For revising plans there's a query process where there is observation, then turning the observation into something longer (fusing memories/etc), and then asking "Should they react to the observation, and if so, what would be an appropriate reaction?"
Interviewing the agents as a means of evaluation is kind of interesting. Self-knowledge becomes the trait that is judged.
Then they cut out parts of the agent and see how well they perform in those same interviews.
Still... the use of quantitative measures here feels a little forced when there's lots of rich qualitative comparisons to be done. I'd rather see individual interactions replayed and compared with different sets of functionality.
They say they didn't replay the entire world with different functionality because each version would drift (which is fair and true). But instead they could just enter into a single moment to do a comparison (assuming each moment is fully serializable).
I've thought about updating world state with operational transforms in part for this purpose, to make rewind and effect tracking into first-class operations.

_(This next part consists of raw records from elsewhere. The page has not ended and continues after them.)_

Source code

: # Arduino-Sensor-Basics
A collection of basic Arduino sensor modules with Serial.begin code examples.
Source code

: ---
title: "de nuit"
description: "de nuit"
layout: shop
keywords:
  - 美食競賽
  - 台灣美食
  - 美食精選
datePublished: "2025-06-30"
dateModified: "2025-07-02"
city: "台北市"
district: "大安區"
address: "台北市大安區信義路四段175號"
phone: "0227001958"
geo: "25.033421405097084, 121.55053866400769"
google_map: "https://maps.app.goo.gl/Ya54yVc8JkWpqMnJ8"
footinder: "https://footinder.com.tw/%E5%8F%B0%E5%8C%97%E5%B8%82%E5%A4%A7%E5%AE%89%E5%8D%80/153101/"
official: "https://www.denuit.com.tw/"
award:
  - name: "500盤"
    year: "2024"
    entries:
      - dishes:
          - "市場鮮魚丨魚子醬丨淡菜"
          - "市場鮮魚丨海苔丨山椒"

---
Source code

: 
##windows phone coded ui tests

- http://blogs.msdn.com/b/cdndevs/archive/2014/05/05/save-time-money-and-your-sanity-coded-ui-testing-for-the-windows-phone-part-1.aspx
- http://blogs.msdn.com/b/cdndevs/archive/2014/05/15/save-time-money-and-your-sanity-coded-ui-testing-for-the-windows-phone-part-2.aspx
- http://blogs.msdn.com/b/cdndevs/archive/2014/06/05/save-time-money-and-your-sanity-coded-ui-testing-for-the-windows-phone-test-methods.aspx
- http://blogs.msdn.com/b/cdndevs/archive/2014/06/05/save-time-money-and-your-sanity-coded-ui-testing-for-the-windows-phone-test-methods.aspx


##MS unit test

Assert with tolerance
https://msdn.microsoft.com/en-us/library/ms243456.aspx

Well, I'm at the end now. Interesting, but I wish I knew the exact prompts they were using. The details matter a lot. "Boundaries and Errors" touched on this, but that section was 4x the size, there's a lot to be said about the prompts and how they interact with memories and personality descriptions.
...
I realize I missed the online demo: https://reverie.herokuapp.com/arXiv_Demo/
It's a recording of the play run.
I also missed this note: "The present study required substantial time and resources to simulate 25 agents for two days, costing thousands of dollars in token credit and taking multiple days to complete"

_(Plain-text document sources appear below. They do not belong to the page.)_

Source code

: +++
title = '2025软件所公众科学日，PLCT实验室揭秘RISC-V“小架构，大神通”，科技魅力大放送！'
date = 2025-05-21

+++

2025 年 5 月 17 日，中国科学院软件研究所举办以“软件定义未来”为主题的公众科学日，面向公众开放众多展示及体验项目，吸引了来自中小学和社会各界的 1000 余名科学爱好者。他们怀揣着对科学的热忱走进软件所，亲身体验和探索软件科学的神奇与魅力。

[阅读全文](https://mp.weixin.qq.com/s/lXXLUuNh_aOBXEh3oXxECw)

I'm slightly surprised, though if they are doing minute-by-minute ticks of the clock over all the agents then it's unsurprising. (Or even if it's less intensive than that.)
You can look at specific memories: https://reverie.herokuapp.com/replay_persona_state/March20_t...
Granularity looks to be 10 seconds, very short! It's not filtering based on memories being expected vs interesting memories, so lots of "X is idle" notes.
If you look at these states the core information (the personality of the person) is very short. There's lots of incidental memories. What matters? What could just be filled in as "life continued as expected"?
One path to greater efficiency might be to encode "what matters" for a character in a way that doesn't require checking in with GPT.
Could you have "boring embeddings"? Embeddings that represent the stuff the eye just passes right over without really thinking about it. Some of training up a character would be to build up this database of disinterest. Perhaps not unlike babies with overconnected brains that need synapse pruning to be able to pay attention to anything at all.
Another option might be for the characters to compose their own "I care about this" triggers, where those triggers are low-cost code (low cost compared to GPT calls) that can be run in a tighter loop in the simulation.
I think this is actually fairly "believable" as a decision process, as it's about building up habituated behavior, which is what believable people do.
Opens the question of what this code would look like...
This is a sneaky way to phrase "AI coding its own soul" as an optimization.
The planning is like this, but I imagine a richer language. Plans are only assertive: try to do this, then that, etc. The addition would be things like "watch out for this" or "decide what to do if this happens" – lots of triggers for the overmind.
Some of those triggers might be similar to "emotional state." Like, keep doing normal stuff unless a feeling goes over some threshold, then reconsider.